(Source texts of formatted documents)
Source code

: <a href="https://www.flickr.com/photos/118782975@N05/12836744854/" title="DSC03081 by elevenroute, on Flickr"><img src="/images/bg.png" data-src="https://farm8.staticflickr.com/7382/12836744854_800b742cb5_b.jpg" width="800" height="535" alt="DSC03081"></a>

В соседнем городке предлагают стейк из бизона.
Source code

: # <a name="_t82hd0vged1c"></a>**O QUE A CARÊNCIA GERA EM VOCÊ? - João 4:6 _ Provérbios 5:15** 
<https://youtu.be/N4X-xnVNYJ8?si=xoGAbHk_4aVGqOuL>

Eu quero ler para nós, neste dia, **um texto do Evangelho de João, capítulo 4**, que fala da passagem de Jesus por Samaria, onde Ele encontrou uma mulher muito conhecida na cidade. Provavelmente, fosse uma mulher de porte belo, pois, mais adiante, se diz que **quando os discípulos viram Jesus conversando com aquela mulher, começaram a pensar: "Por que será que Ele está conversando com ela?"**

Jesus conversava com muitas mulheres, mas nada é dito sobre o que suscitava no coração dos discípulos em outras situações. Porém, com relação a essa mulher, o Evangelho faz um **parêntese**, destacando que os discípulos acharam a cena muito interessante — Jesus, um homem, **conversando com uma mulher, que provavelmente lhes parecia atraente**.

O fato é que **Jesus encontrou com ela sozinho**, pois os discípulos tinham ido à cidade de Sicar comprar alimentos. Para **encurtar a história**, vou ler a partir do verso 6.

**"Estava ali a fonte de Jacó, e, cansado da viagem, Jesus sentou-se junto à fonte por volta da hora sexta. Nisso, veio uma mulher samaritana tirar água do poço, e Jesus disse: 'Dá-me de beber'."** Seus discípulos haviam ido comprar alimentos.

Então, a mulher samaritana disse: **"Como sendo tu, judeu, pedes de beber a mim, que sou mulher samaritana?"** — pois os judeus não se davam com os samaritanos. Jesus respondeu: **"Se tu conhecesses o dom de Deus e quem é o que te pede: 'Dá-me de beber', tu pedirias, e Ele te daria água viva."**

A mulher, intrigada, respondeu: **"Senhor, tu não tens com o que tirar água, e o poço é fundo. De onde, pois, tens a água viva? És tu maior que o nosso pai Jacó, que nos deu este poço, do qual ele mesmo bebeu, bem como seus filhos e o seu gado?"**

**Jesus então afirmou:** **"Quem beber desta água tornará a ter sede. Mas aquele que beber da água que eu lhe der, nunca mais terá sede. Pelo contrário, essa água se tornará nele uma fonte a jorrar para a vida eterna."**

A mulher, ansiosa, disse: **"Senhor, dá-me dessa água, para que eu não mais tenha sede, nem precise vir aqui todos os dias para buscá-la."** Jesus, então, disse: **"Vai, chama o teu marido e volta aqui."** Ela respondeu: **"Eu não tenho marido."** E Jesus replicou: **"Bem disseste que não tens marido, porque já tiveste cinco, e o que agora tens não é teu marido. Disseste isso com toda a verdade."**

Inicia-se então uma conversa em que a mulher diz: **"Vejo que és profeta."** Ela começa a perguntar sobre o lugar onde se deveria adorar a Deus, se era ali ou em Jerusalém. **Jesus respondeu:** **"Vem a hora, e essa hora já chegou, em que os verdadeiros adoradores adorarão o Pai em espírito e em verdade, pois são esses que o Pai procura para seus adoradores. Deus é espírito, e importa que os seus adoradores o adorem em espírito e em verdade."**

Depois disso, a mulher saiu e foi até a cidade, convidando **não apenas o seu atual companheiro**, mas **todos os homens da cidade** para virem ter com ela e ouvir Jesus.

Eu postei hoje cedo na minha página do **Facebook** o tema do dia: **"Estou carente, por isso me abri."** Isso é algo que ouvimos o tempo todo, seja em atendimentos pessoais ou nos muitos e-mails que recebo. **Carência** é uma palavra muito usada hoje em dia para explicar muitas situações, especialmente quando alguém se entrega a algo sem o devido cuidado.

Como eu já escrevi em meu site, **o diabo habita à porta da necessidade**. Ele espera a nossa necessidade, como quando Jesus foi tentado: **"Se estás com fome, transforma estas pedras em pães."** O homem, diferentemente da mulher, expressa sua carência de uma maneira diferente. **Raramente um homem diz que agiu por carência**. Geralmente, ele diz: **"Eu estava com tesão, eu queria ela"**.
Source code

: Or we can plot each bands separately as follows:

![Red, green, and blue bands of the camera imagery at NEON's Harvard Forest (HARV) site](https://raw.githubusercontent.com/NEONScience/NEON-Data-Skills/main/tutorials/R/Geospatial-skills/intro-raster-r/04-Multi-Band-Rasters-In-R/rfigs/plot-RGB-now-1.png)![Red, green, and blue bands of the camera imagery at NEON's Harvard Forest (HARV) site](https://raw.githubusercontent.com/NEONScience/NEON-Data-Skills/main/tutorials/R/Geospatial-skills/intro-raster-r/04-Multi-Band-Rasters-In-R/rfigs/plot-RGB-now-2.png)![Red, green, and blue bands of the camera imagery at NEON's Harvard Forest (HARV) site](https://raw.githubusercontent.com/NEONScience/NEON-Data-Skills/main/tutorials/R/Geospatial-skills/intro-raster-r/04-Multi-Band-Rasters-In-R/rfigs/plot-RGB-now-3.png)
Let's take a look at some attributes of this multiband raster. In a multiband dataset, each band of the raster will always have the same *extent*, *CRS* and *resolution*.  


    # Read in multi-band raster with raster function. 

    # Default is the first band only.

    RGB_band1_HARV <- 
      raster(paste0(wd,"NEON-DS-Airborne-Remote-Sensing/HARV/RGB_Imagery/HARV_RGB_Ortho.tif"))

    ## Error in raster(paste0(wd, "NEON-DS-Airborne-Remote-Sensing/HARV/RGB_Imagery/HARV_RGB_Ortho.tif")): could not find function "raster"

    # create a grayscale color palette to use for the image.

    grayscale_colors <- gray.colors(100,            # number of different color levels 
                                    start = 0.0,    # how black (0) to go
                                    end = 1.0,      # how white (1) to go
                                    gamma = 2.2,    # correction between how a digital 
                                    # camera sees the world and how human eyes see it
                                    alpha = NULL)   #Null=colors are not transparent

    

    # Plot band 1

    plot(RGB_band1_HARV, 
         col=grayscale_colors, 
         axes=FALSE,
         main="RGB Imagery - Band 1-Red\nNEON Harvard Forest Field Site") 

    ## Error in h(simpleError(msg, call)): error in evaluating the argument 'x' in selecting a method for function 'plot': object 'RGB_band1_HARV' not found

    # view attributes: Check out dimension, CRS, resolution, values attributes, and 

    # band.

◆ HOW TO COMPLETE THIS TASK
Present all the records above as a numbered list with one line per item, and omit the blank lines.

◆ SOLUTION TO THE EXERCISE
1. Source code
2. : <a href="https://www.flickr.com/photos/118782975@N05/12836744854/" title="DSC03081 by elevenroute, on Flickr"><img src="/images/bg.png" data-src="https://farm8.staticflickr.com/7382/12836744854_800b742cb5_b.jpg" width="800" height="535" alt="DSC03081"></a>
3. В соседнем городке предлагают стейк из бизона.
4. Source code
5. : # <a name="_t82hd0vged1c"></a>**O QUE A CARÊNCIA GERA EM VOCÊ? - João 4:6 _ Provérbios 5:15** 
6. <https://youtu.be/N4X-xnVNYJ8?si=xoGAbHk_4aVGqOuL>
7. Eu quero ler para nós, neste dia, **um texto do Evangelho de João, capítulo 4**, que fala da passagem de Jesus por Samaria, onde Ele encontrou uma mulher muito conhecida na cidade. Provavelmente, fosse uma mulher de porte belo, pois, mais adiante, se diz que **quando os discípulos viram Jesus conversando com aquela mulher, começaram a pensar: "Por que será que Ele está conversando com ela?"**
8. Jesus conversava com muitas mulheres, mas nada é dito sobre o que suscitava no coração dos discípulos em outras situações. Porém, com relação a essa mulher, o Evangelho faz um **parêntese**, destacando que os discípulos acharam a cena muito interessante — Jesus, um homem, **conversando com uma mulher, que provavelmente lhes parecia atraente**.
9. O fato é que **Jesus encontrou com ela sozinho**, pois os discípulos tinham ido à cidade de Sicar comprar alimentos. Para **encurtar a história**, vou ler a partir do verso 6.
10. **"Estava ali a fonte de Jacó, e, cansado da viagem, Jesus sentou-se junto à fonte por volta da hora sexta. Nisso, veio uma mulher samaritana tirar água do poço, e Jesus disse: 'Dá-me de beber'."** Seus discípulos haviam ido comprar alimentos.
11. Então, a mulher samaritana disse: **"Como sendo tu, judeu, pedes de beber a mim, que sou mulher samaritana?"** — pois os judeus não se davam com os samaritanos. Jesus respondeu: **"Se tu conhecesses o dom de Deus e quem é o que te pede: 'Dá-me de beber', tu pedirias, e Ele te daria água viva."**
12. A mulher, intrigada, respondeu: **"Senhor, tu não tens com o que tirar água, e o poço é fundo. De onde, pois, tens a água viva? És tu maior que o nosso pai Jacó, que nos deu este poço, do qual ele mesmo bebeu, bem como seus filhos e o seu gado?"**
13. **Jesus então afirmou:** **"Quem beber desta água tornará a ter sede. Mas aquele que beber da água que eu lhe der, nunca mais terá sede. Pelo contrário, essa água se tornará nele uma fonte a jorrar para a vida eterna."**
14. A mulher, ansiosa, disse: **"Senhor, dá-me dessa água, para que eu não mais tenha sede, nem precise vir aqui todos os dias para buscá-la."** Jesus, então, disse: **"Vai, chama o teu marido e volta aqui."** Ela respondeu: **"Eu não tenho marido."** E Jesus replicou: **"Bem disseste que não tens marido, porque já tiveste cinco, e o que agora tens não é teu marido. Disseste isso com toda a verdade."**
15. Inicia-se então uma conversa em que a mulher diz: **"Vejo que és profeta."** Ela começa a perguntar sobre o lugar onde se deveria adorar a Deus, se era ali ou em Jerusalém. **Jesus respondeu:** **"Vem a hora, e essa hora já chegou, em que os verdadeiros adoradores adorarão o Pai em espírito e em verdade, pois são esses que o Pai procura para seus adoradores. Deus é espírito, e importa que os seus adoradores o adorem em espírito e em verdade."**
16. Depois disso, a mulher saiu e foi até a cidade, convidando **não apenas o seu atual companheiro**, mas **todos os homens da cidade** para virem ter com ela e ouvir Jesus.
17. Eu postei hoje cedo na minha página do **Facebook** o tema do dia: **"Estou carente, por isso me abri."** Isso é algo que ouvimos o tempo todo, seja em atendimentos pessoais ou nos muitos e-mails que recebo. **Carência** é uma palavra muito usada hoje em dia para explicar muitas situações, especialmente quando alguém se entrega a algo sem o devido cuidado.
18. Como eu já escrevi em meu site, **o diabo habita à porta da necessidade**. Ele espera a nossa necessidade, como quando Jesus foi tentado: **"Se estás com fome, transforma estas pedras em pães."** O homem, diferentemente da mulher, expressa sua carência de uma maneira diferente. **Raramente um homem diz que agiu por carência**. Geralmente, ele diz: **"Eu estava com tesão, eu queria ela"**.
19. Source code
20. : Or we can plot each bands separately as follows:
21. ![Red, green, and blue bands of the camera imagery at NEON's Harvard Forest (HARV) site](https://raw.githubusercontent.com/NEONScience/NEON-Data-Skills/main/tutorials/R/Geospatial-skills/intro-raster-r/04-Multi-Band-Rasters-In-R/rfigs/plot-RGB-now-1.png)![Red, green, and blue bands of the camera imagery at NEON's Harvard Forest (HARV) site](https://raw.githubusercontent.com/NEONScience/NEON-Data-Skills/main/tutorials/R/Geospatial-skills/intro-raster-r/04-Multi-Band-Rasters-In-R/rfigs/plot-RGB-now-2.png)![Red, green, and blue bands of the camera imagery at NEON's Harvard Forest (HARV) site](https://raw.githubusercontent.com/NEONScience/NEON-Data-Skills/main/tutorials/R/Geospatial-skills/intro-raster-r/04-Multi-Band-Rasters-In-R/rfigs/plot-RGB-now-3.png)
22. Let's take a look at some attributes of this multiband raster. In a multiband dataset, each band of the raster will always have the same *extent*, *CRS* and *resolution*.  
23.     # Read in multi-band raster with raster function. 
24.     # Default is the first band only.
25.     RGB_band1_HARV <- 
26.       raster(paste0(wd,"NEON-DS-Airborne-Remote-Sensing/HARV/RGB_Imagery/HARV_RGB_Ortho.tif"))
27.     ## Error in raster(paste0(wd, "NEON-DS-Airborne-Remote-Sensing/HARV/RGB_Imagery/HARV_RGB_Ortho.tif")): could not find function "raster"
28.     # create a grayscale color palette to use for the image.
29.     grayscale_colors <- gray.colors(100,            # number of different color levels 
30.                                     start = 0.0,    # how black (0) to go
31.                                     end = 1.0,      # how white (1) to go
32.                                     gamma = 2.2,    # correction between how a digital 
33.                                     # camera sees the world and how human eyes see it
34.                                     alpha = NULL)   #Null=colors are not transparent
35.     # Plot band 1
36.     plot(RGB_band1_HARV, 
37.          col=grayscale_colors, 
38.          axes=FALSE,
39.          main="RGB Imagery - Band 1-Red\nNEON Harvard Forest Field Site") 
40.     ## Error in h(simpleError(msg, call)): error in evaluating the argument 'x' in selecting a method for function 'plot': object 'RGB_band1_HARV' not found
41.     # view attributes: Check out dimension, CRS, resolution, values attributes, and 
42.     # band.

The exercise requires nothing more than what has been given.